Firms working both residential and commercial development in downtown Sarasota also face a seasonality factor. Off-season commercial permits slow during summer months, which can lead to temporary reductions in survey technician hours. Part-time hour reductions that push a covered employee below your plan's eligibility threshold are qualifying events, even when the employee remains nominally on payroll.
Another common pattern: senior PSM (Professional Surveyor and Mapper) licensees who retire or reduce to consulting engagements. A PSM who moves from full-time employee to occasional consulting work is likely losing coverage — a qualifying event requiring an election notice, even if the transition feels informal.
Loss of job-based coverage is a Special Enrollment Period trigger for the ACA Marketplace. Employees have 60 days from coverage loss to enroll. Depending on household income, subsidized Marketplace plans in the Sarasota market can be significantly cheaper than COBRA's full-cost premium.
| Factor | COBRA | ACA Marketplace |
|---|---|---|
| Cost basis | 102% of full plan cost | Premium tax credits available under ~400% FPL |
| Network continuity | Same plan, same providers | New network — verify physicians |
| Retroactive coverage | Yes — back to qualifying event | No — prospective only |
| Enrollment window | 60 days from election notice | 60 days from coverage loss |
Treating project-based employees as contractors. If a survey technician was a W-2 employee enrolled in your plan for a Wellen Park engagement, they are entitled to COBRA when that engagement ends — not an independent contractor status that sidesteps notice requirements.
Missing the 30-day employer notification window. Some Sarasota survey firms flag qualifying events in payroll but delay HR processing during busy project phases. The 30-day employer notification window does not pause for project deadlines — a delayed notification starts the clock for penalties immediately.

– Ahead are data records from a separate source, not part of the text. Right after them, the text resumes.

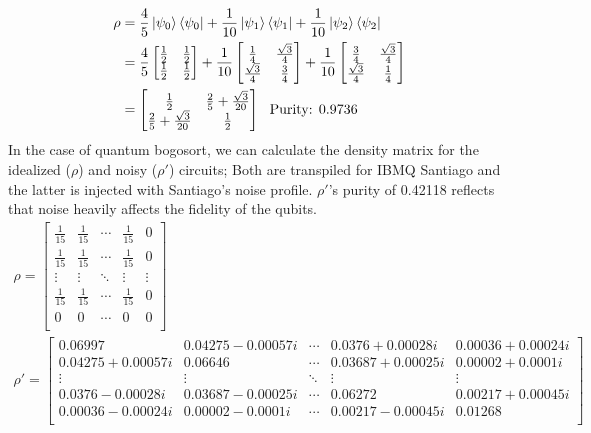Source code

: \documentclass[12pt]{article}
\begin{document}
\begin{align*}
    \rho &= \frac{4}{5} \ket{\psi_0}\bra{\psi_0} + \frac{1}{10} \ket{\psi_1}\bra{\psi_1} + \frac{1}{10} \ket{\psi_2}\bra{\psi_2} \\
    &= \frac{4}{5} \begin{bmatrix} \frac{1}{2} & \frac{1}{2} \\ \frac{1}{2} & \frac{1}{2} \end{bmatrix} + \frac{1}{10} \begin{bmatrix} \frac{1}{4} & \frac{\sqrt{3}}{4} \\ \frac{\sqrt{3}}{4} & \frac{3}{4} \\ \end{bmatrix} + \frac{1}{10} \begin{bmatrix} \frac{3}{4} & \frac{\sqrt{3}}{4} \\ \frac{\sqrt{3}}{4} & \frac{1}{4} \\ \end{bmatrix} \\
    &= \begin{bmatrix} \frac{1}{2} & \frac{2}{5} + \frac{\sqrt{3}}{20} \\ \frac{2}{5} + \frac{\sqrt{3}}{20} & \frac{1}{2} \\ \end{bmatrix} \ \ \text{Purity: 0.9736}
\end{align*}
In the case of quantum bogosort, we can calculate the density matrix for the idealized ($\rho$) and noisy ($\rho'$) circuits; Both are transpiled for IBMQ Santiago and the latter is injected with Santiago's noise profile. $\rho'$'s purity of 0.42118 reflects that noise heavily affects the fidelity of the qubits.
\begin{gather*}
    \rho = \begin{bmatrix}
        \frac{1}{15} & \frac{1}{15} & \cdots & \frac{1}{15} & 0 \\
        \frac{1}{15} & \frac{1}{15} & \cdots & \frac{1}{15} & 0 \\
        \vdots & \vdots & \ddots & \vdots & \vdots \\
        \frac{1}{15} & \frac{1}{15} & \cdots & \frac{1}{15} & 0 \\
        0 & 0 & \cdots & 0 & 0 \\
    \end{bmatrix} \\
    \rho' = \begin{bmatrix}
        0.06997 & 0.04275 - 0.00057i & \cdots & 0.0376 + 0.00028i & 0.00036 + 0.00024i  \\
        0.04275 + 0.00057i & 0.06646 & \cdots & 0.03687 + 0.00025i & 0.00002 + 0.0001i  \\
        \vdots & \vdots & \ddots & \vdots & \vdots \\
        0.0376 - 0.00028i & 0.03687 - 0.00025i & \cdots & 0.06272 & 0.00217 + 0.00045i  \\
        0.00036 - 0.00024i & 0.00002 - 0.0001i & \cdots & 0.00217 - 0.00045i & 0.01268  \\
    \end{bmatrix}
\end{gather*}
\end{document}
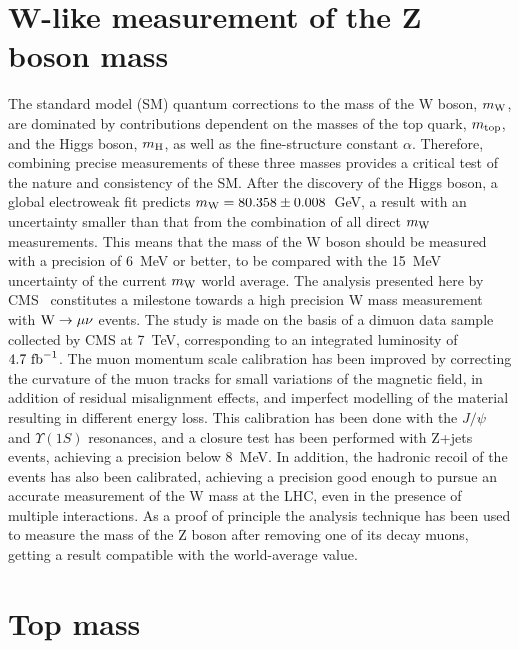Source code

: \documentclass{blois}
\begin{document}
\section{W-like measurement of the Z boson mass}

The standard model (SM) quantum corrections to the mass of the W boson, $m_{\rm W}$,
are dominated by contributions dependent on the masses of the top quark,
$m_{\rm top}$, and the Higgs boson, $m_{\rm H}$, as well as the fine-structure
constant $\alpha$. Therefore, combining precise measurements of these three masses
provides a critical test of the nature and consistency of the SM. After the discovery
of the Higgs boson, a global electroweak fit predicts $m_{\rm W} = 80.358 \pm 0.008$~GeV,
a result with an uncertainty smaller than that from the combination of all direct
$m_{\rm W}$ measurements. This means that the mass of the W boson should be
measured with a precision of 6~MeV or better, to be compared with the 15~MeV
uncertainty of the current $m_{\rm W}$ world average. The analysis presented
here by CMS~\cite{bib:CMS-detector,bib:CMS-WlikeZmass} constitutes a milestone towards a high
precision W mass measurement with
${\rm W\to\mu\nu}$ events. The study is made on the basis of a dimuon data sample
collected by CMS at 7~TeV, corresponding to an integrated luminosity of
$4.7~{\rm fb}^{-1}$. The muon momentum scale calibration has been improved by
correcting the curvature of the muon tracks for small variations of the magnetic
field, in addition of residual misalignment effects, and imperfect modelling of
the material resulting in different energy loss. This calibration has been done
with the $J/\psi$ and $\Upsilon(1S)$ resonances, and a closure test has been
performed with Z+jets events, achieving a precision below 8~MeV. In addition,
the hadronic recoil of the events has also been calibrated, achieving
a precision good enough to pursue an accurate measurement of the W mass
at the LHC, even in the presence of multiple interactions. As a proof of principle
the analysis technique has been used to measure the mass of the Z boson after
removing one of its decay muons, getting a result compatible with the
world-average value.


\section{Top mass}
\end{document}
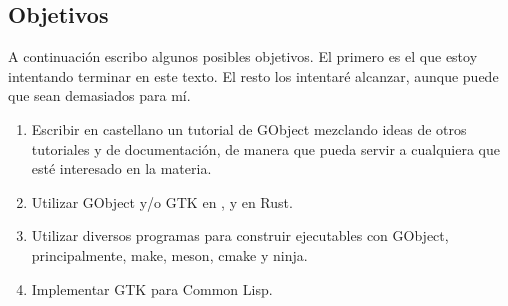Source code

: \subsection{Objetivos} \label{subsec:objetivos}
A continuación escribo algunos posibles objetivos. El primero es el que estoy
intentando terminar en este texto. El resto los intentaré alcanzar, aunque puede
que sean demasiados para mí.
\begin{enumerate}
  \tightlist
\item Escribir en castellano un tutorial de \textsf{GObject} mezclando ideas de otros
  tutoriales y de documentación, de manera que pueda servir a cualquiera que esté
  interesado en la materia.
\item Utilizar \textsf{GObject} y/o \textsf{GTK} en ,   y en
  \textsf{Rust}.
\item Utilizar diversos programas para construir ejecutables con \textsf{GObject},
  principalmente, \textsf{make}, \textsf{meson}, \textsf{cmake} y \textsf{ninja}.
\item Implementar GTK para Common Lisp.
\end{enumerate}

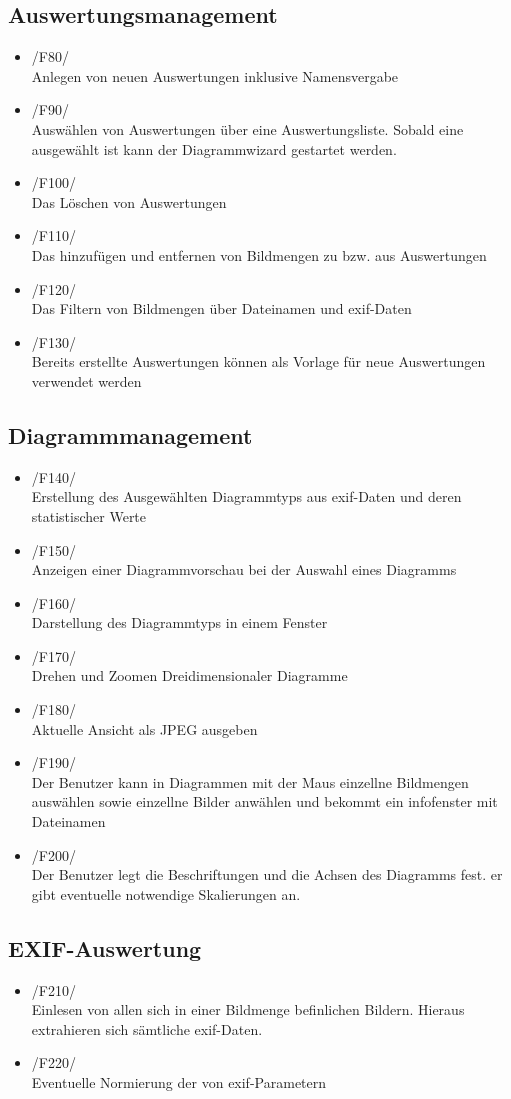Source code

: \subsection{Auswertungsmanagement}
	\begin{itemize}
		\item /F80/\\ Anlegen von neuen Auswertungen inklusive Namensvergabe
		\item /F90/\\ Auswählen von Auswertungen über eine Auswertungsliste. Sobald eine ausgewählt ist kann der Diagrammwizard gestartet werden.
		\item /F100/\\ Das Löschen von Auswertungen
		\item /F110/\\ Das hinzufügen und entfernen von Bildmengen zu bzw. aus Auswertungen
		\item /F120/\\ Das Filtern von Bildmengen über Dateinamen und \gls{exif}-Daten
		\item /F130/\\ Bereits erstellte Auswertungen können als Vorlage für neue Auswertungen verwendet werden
	\end{itemize}

\subsection{Diagrammmanagement}
	\begin{itemize}
		\item /F140/\\ Erstellung des Ausgewählten Diagrammtyps aus \gls{exif}-Daten und deren statistischer Werte
		\item /F150/\\ Anzeigen einer Diagrammvorschau bei der Auswahl eines Diagramms
		\item /F160/\\ Darstellung des Diagrammtyps in einem Fenster
		\item /F170/\\ Drehen und Zoomen Dreidimensionaler Diagramme
		\item /F180/\\ Aktuelle Ansicht als JPEG ausgeben
		\item /F190/\\ Der Benutzer kann in Diagrammen mit der Maus einzellne Bildmengen auswählen sowie einzellne Bilder anwählen und bekommt ein infofenster mit 	Dateinamen	
		\item /F200/\\ Der Benutzer legt die Beschriftungen und die Achsen des Diagramms fest. er gibt eventuelle notwendige Skalierungen an.
	\end{itemize}

\subsection{EXIF-Auswertung}
	\begin{itemize}
		\item /F210/\\ Einlesen von allen sich in einer Bildmenge befinlichen Bildern. Hieraus extrahieren sich sämtliche \gls{exif}-Daten.
		\item /F220/\\ Eventuelle Normierung der von \gls{exif}-Parametern
	\end{itemize}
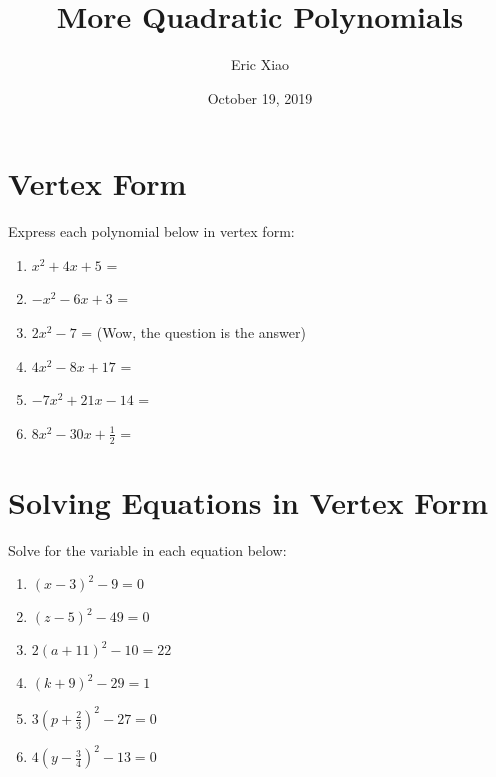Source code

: \documentclass[14pt]{extarticle}
\title{\textbf{More Quadratic Polynomials}}
\author{Eric Xiao}
\date{October 19, 2019}
\begin{document}
\maketitle

\section{Vertex Form}
{Express each polynomial below in vertex form:}
\begin{enumerate}
    \item {$x^2 + 4x + 5$ = }
    \item {$-x^2 - 6x + 3$ = }
    \item {$2x^2 - 7$ =  (Wow, the question is the answer)}
    \item {$4x^2 - 8x + 17$ = }
    \item {$-7x^2 + 21x - 14$ = }
    \item {$8x^2 - 30x + \frac{1}{2}$ = }
\end{enumerate}

\section{Solving Equations in Vertex Form}
{Solve for the variable in each equation below:}
\begin{enumerate}
    \item {$(x - 3)^2 - 9 = 0$ }
    \item {$(z - 5)^2 - 49 = 0$ }
    \item {$2(a + 11)^2 - 10 = 22$ }
    \item {$(k + 9)^2 - 29 = 1$ }
    \item {$3(p + \frac{2}{3})^2 - 27 = 0$ }
    \item {$4(y - \frac{3}{4})^2 - 13 = 0$ }
\end{enumerate}
\end{document}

Failing to address PSM retirement transitions. A long-tenured PSM who reduces to part-time before fully retiring may have a coverage loss at each step. Firms should confirm whether reduced hours trigger a loss of plan eligibility and, if so, treat each transition as a qualifying event.
Sending one election notice to an entire family. The law requires individual election notices for each qualified beneficiary. An employee's spouse and children each have independent COBRA rights and must each receive their own written notice.